--- BEGIN TASK INPUTS ---

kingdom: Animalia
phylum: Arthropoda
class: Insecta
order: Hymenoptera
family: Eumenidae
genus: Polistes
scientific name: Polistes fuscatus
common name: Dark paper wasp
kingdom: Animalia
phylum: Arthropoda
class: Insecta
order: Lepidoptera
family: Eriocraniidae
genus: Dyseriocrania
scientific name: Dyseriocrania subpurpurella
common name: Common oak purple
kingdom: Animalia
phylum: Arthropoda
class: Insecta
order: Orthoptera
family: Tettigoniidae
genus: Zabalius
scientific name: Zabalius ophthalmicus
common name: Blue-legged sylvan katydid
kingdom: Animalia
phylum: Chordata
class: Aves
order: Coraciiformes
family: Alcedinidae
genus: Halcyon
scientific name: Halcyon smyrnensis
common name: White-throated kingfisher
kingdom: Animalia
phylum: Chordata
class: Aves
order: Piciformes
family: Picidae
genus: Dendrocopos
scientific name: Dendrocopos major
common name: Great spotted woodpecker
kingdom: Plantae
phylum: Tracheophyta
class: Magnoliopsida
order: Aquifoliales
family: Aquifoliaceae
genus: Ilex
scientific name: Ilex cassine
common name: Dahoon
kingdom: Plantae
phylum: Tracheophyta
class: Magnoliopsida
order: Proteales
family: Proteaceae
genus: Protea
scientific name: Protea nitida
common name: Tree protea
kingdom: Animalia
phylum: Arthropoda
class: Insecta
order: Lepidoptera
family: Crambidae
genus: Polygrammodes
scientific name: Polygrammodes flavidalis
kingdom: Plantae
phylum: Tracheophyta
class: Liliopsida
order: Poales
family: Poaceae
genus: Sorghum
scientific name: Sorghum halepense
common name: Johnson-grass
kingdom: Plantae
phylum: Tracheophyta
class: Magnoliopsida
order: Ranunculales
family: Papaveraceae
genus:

--- END TASK INPUTS ---

THE TASK: Copy out every line of the material above word for word, in the original order, from the first line to the last.

ANSWER TO THIS PROBLEM:
kingdom: Animalia
phylum: Arthropoda
class: Insecta
order: Hymenoptera
family: Eumenidae
genus: Polistes
scientific name: Polistes fuscatus
common name: Dark paper wasp
kingdom: Animalia
phylum: Arthropoda
class: Insecta
order: Lepidoptera
family: Eriocraniidae
genus: Dyseriocrania
scientific name: Dyseriocrania subpurpurella
common name: Common oak purple
kingdom: Animalia
phylum: Arthropoda
class: Insecta
order: Orthoptera
family: Tettigoniidae
genus: Zabalius
scientific name: Zabalius ophthalmicus
common name: Blue-legged sylvan katydid
kingdom: Animalia
phylum: Chordata
class: Aves
order: Coraciiformes
family: Alcedinidae
genus: Halcyon
scientific name: Halcyon smyrnensis
common name: White-throated kingfisher
kingdom: Animalia
phylum: Chordata
class: Aves
order: Piciformes
family: Picidae
genus: Dendrocopos
scientific name: Dendrocopos major
common name: Great spotted woodpecker
kingdom: Plantae
phylum: Tracheophyta
class: Magnoliopsida
order: Aquifoliales
family: Aquifoliaceae
genus: Ilex
scientific name: Ilex cassine
common name: Dahoon
kingdom: Plantae
phylum: Tracheophyta
class: Magnoliopsida
order: Proteales
family: Proteaceae
genus: Protea
scientific name: Protea nitida
common name: Tree protea
kingdom: Animalia
phylum: Arthropoda
class: Insecta
order: Lepidoptera
family: Crambidae
genus: Polygrammodes
scientific name: Polygrammodes flavidalis
kingdom: Plantae
phylum: Tracheophyta
class: Liliopsida
order: Poales
family: Poaceae
genus: Sorghum
scientific name: Sorghum halepense
common name: Johnson-grass
kingdom: Plantae
phylum: Tracheophyta
class: Magnoliopsida
order: Ranunculales
family: Papaveraceae
genus:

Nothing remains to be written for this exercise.